A la fin du XVIe siècle, il semble que les jours de gloire de l’artillerie strasbourgeoise soient passés. Les rapports établis par le Magistrat à la fin du siècle témoignent d’une artillerie encore fort abondante, mais obsolète, et d’une artillerie de siège qui rouille sur les remparts. Les nouvelles pièces qui y prennent place ébranlent tellement les fortifications de Specklin qu’il faut les reprendre en 1635. Pendant la guerre de Trente Ans, la ville fait mine d’observer la neutralité. Elle met son artillerie à la disposition des Suédois : elle servira au siège et à la prise de Sélestat et de Benfeld. En 1665, Strasbourg dispose d’une artillerie non négligeable et le Magistrat s’efforce de remobiliser une population dépourvue d’ardeur guerrière. Créquy peut prendre les redoutes du pont du Rhin sur la rive droite et sur la rive gauche sans rencontrer une grande résistance (1678). En 1681, les 300 canons de l’ancienne république, tirent trois salves d’honneur pour saluer l’entrée de Louis XIV et de ses troupes dans la ville ; son infanterie occupe immédiatement les remparts et l’arsenal (Rodolphe Reuss). Alors que le service des fortifications remodèle à nouveau l’enceinte de Specklin, en lui adjoignant la citadelle, le Magistrat s’occupe de construire de nombreuses casernes, situées pour la plupart sur des terrains encore libres, de l’autre côté du canal des Faux-Remparts, ou de la Porte des Bouchers, où vont s’élever les casernes de l’Esplanade. L’artillerie française prend possession de l’arsenal, sis en bordure de la place du Marché-aux-Chevaux (place Broglie). Comme il est insuffisant, une partie des magasins est implantée sur l’Esplanade ouverte par la jonction avec la citadelle : il prend le nom d’arsenal de construction. L’on y loge également les employés et ouvriers de l’arsenal et de la fonderie (12 officiers et 192 hommes en 1784).

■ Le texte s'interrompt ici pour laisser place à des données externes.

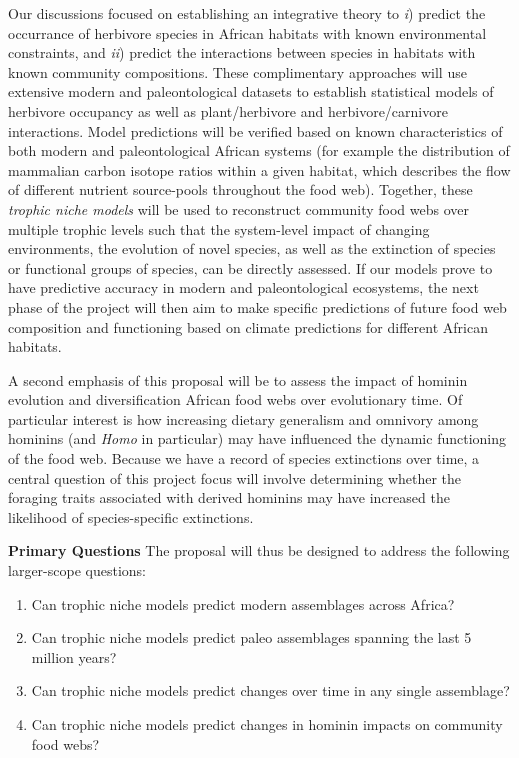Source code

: \documentclass{article}[10pt]
\begin{document}
Our discussions focused on establishing an integrative theory to \emph{i}) predict the occurrance of herbivore species in African habitats with known environmental constraints, and \emph{ii}) predict the interactions between species in habitats with known community compositions.
These complimentary approaches will use extensive modern and paleontological datasets to establish statistical models of herbivore occupancy as well as plant/herbivore and herbivore/carnivore interactions.
Model predictions will be verified based on known characteristics of both modern and paleontological African systems (for example the distribution of mammalian carbon isotope ratios within a given habitat, which describes the flow of different nutrient source-pools throughout the food web).
Together, these \emph{trophic niche models} will be used to reconstruct community food webs over multiple trophic levels such that the system-level impact of changing environments, the evolution of novel species, as well as the extinction of species or functional groups of species, can be directly assessed.
If our models prove to have predictive accuracy in modern and paleontological ecosystems, the next phase of the project will then aim to make specific predictions of future food web composition and functioning based on  climate predictions for different African habitats.

A second emphasis of this proposal will be to assess the impact of hominin evolution and diversification African food webs over evolutionary time.
Of particular interest is how increasing dietary generalism and omnivory among hominins (and \emph{Homo} in particular) may have influenced the dynamic functioning of the food web.
Because we have a record of species extinctions over time, a central question of this project focus will involve determining whether the foraging traits associated with derived hominins may have increased the likelihood of species-specific extinctions.

\vspace{5 mm}

{\bf Primary Questions} The proposal will thus be designed to address the following larger-scope questions:

\begin{enumerate}
	\item Can trophic niche models predict modern assemblages across Africa?
	\item Can trophic niche models predict paleo assemblages spanning the last 5 million years?
	\item Can trophic niche models predict changes over time in any single assemblage?
	\item Can trophic niche models predict changes in hominin impacts on community food webs?
\end{enumerate}
\end{document}
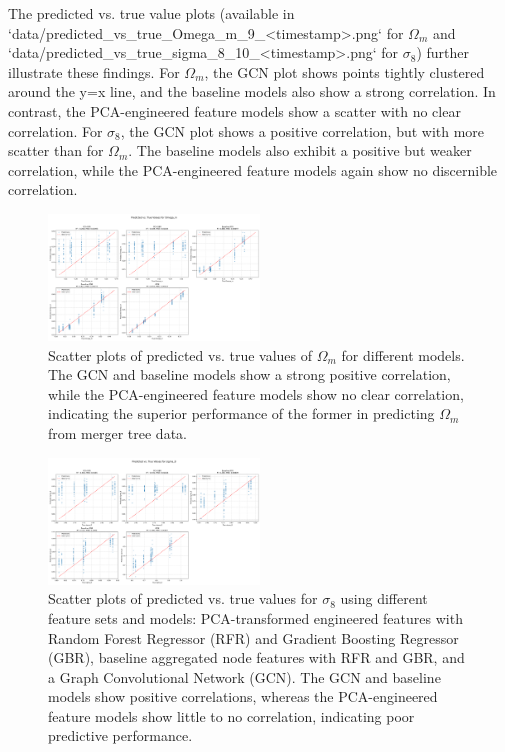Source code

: \documentclass[twocolumn]{aastex631}
\begin{document}
The predicted vs. true value plots (available in `data/predicted\_vs\_true\_Omega\_m\_9_<timestamp>.png` for $\Omega_m$ and `data/predicted\_vs\_true\_sigma\_8\_10_<timestamp>.png` for $\sigma_8$) further illustrate these findings. For $\Omega_m$, the GCN plot shows points tightly clustered around the y=x line, and the baseline models also show a strong correlation. In contrast, the PCA-engineered feature models show a scatter with no clear correlation. For $\sigma_8$, the GCN plot shows a positive correlation, but with more scatter than for $\Omega_m$. The baseline models also exhibit a positive but weaker correlation, while the PCA-engineered feature models again show no discernible correlation.

\begin{figure}[h!]
    \centering
    \includegraphics[width=0.5\textwidth]{../input_files/plots/predicted_vs_true_Omega_m_9_20250527-135752.png}
    \caption{Scatter plots of predicted vs. true values of $\Omega_m$ for different models. The GCN and baseline models show a strong positive correlation, while the PCA-engineered feature models show no clear correlation, indicating the superior performance of the former in predicting $\Omega_m$ from merger tree data.}
    \label{fig:predicted_vs_true_omega_m}
\end{figure}

\begin{figure}[h!]
    \centering
    \includegraphics[width=0.5\textwidth]{../input_files/plots/predicted_vs_true_sigma_8_10_20250527-135752.png}
    \caption{Scatter plots of predicted vs. true values for $\sigma_8$ using different feature sets and models: PCA-transformed engineered features with Random Forest Regressor (RFR) and Gradient Boosting Regressor (GBR), baseline aggregated node features with RFR and GBR, and a Graph Convolutional Network (GCN). The GCN and baseline models show positive correlations, whereas the PCA-engineered feature models show little to no correlation, indicating poor predictive performance.}
    \label{fig:predicted_vs_true_sigma_8}
\end{figure}
\end{document}
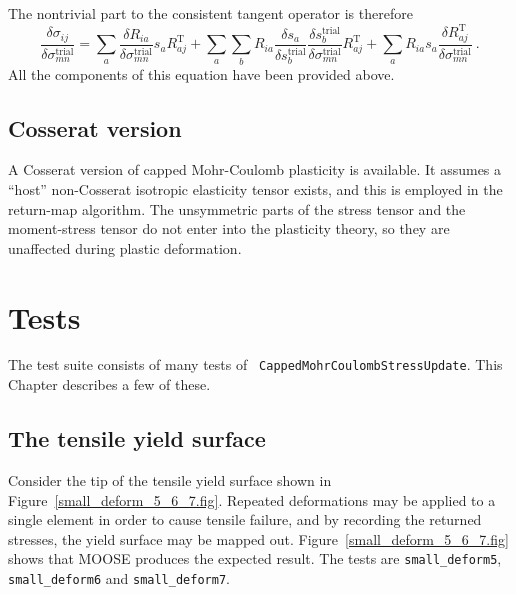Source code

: \documentclass[]{scrreprt}
\begin{document}
The nontrivial part to the consistent tangent operator is therefore
\begin{equation}
  \frac{\delta \sigma_{ij}}{\delta\sigma_{mn}^{\mathrm{trial}}} =
\sum_{a}  \frac{\delta
    R_{ia}}{\delta\sigma_{mn}^{\mathrm{trial}}}s_{a}R_{aj}^{\mathrm{T}}
  + \sum_{a}\sum_{b} R_{ia}\frac{\delta s_{a}}{\delta s_{b}^{\mathrm{trial}}}
  \frac{\delta s_{b}^{\mathrm{trial}}}{\delta
    \sigma_{mn}^{\mathrm{trial}}}R_{aj}^{\mathrm{T}} +
  \sum_{a} R_{ia}s_{a}\frac{\delta
    R_{aj}^{\mathrm{T}}}{\delta\sigma_{mn}^{\mathrm{trial}}} \ .
\end{equation}
All the components of this equation have been provided above.

\section{Cosserat version}

A Cosserat version of capped Mohr-Coulomb plasticity is available.  It
assumes a ``host'' non-Cosserat isotropic elasticity tensor exists,
and this is employed in the return-map algorithm.  The unsymmetric parts
of the stress tensor and the moment-stress tensor do not enter into
the plasticity theory, so they are unaffected during plastic
deformation.


\chapter{Tests}

The test suite consists of many tests of {\tt
  CappedMohrCoulombStressUpdate}.  This Chapter describes a few of
these.

\section{The tensile yield surface}

Consider the tip of the tensile yield surface shown in
Figure~\ref{small_deform_5_6_7.fig}.  Repeated deformations may be
applied to a single element in order to cause tensile failure, and by
recording the returned stresses, the yield surface may be mapped out.
Figure~\ref{small_deform_5_6_7.fig} shows that MOOSE produces the
expected result.  The tests are {\tt small\_deform5}, {\tt
  small\_deform6} and {\tt small\_deform7}.
\end{document}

Strasbourg, siège des fonderies royales

Le rétablissement des fonderies ordonné par Louis XIV en 1666 et qui se réalise peu à peu, ne semble s’être concrétisé à Strasbourg que tardivement. Les fondeurs de canons privés ont pu continuer leur activité jusqu’en 1716. En 1703, cependant, les officiers d’artillerie obtiennent le regroupement de la fonderie et de l’arsenal : la fonderie royale s’installe le long de l’actuelle rue de la Fonderie, à proximité de l’arsenal. Elle prend place dans l’ensemble des fonderies royales. Chacune a à sa tête un commissaire général des fontes de l’artillerie, officiers, mais aussi industriels. La Fonderie d’artillerie de Strasbourg est dès lors, avec celle de Douai, la plus importante de France et celle où se pratiquent la plupart des recherches qui aboutissent à la mise sur pied de la puissante artillerie du système Gribeauval : il va assurer la supériorité des armées de la Révolution et de l’Empire. En particulier, l’on y développe le procédé du forage des canons pleins, inventé en 1744 par le commissaire général Maritz, directeur de la Fonderie de Strasbourg de 1740 et diffusé dans l’ensemble des fonderies du Royaume. Jean-Baptiste de Dartein, venu de Toulon, après un passage par Douai succède à Maritz en 1760. Dartein va gérer cette entreprise jusqu’en 1781 : elle produira environ 4000 canons. A partir de 1708, Strasbourg est une place de garnison pour l’artillerie. Lors de la la réorganisation de l’artillerie française en 1720, on y affecte un régiment à titre permanent. Le Royal Artillerie a un casernement à l’Esplanade, pour 720 hommes, soit un bataillon ; il est reconstruit à neuf en 1753. Le régiment y a son terrain d’exercices : le Polygone de la Plaine des Bouchers. A partir de 1749, on assiste à une rotation plus importante des bataillons de ce même régiment. Puis à partir de 1755, s’y succèdent les régiments de Toul, d’Auvergne, de Besançon, du Poitou ; de 1772 à 1775, le régiment de Besançon, puis, à partir de 1775 et jusqu’en 1781, le régiment de Grenoble. Vient ensuite le régiment de Metz jusqu’en 1785. Il s’agit jusqu’alors de bataillons du régiment (720 hommes). A partir de 1786, le régiment d’artillerie de Strasbourg, à deux bataillons (1400 hommes) prend garnison à Strasbourg et occupe la caserne de la Porte des Bouchers (Engel).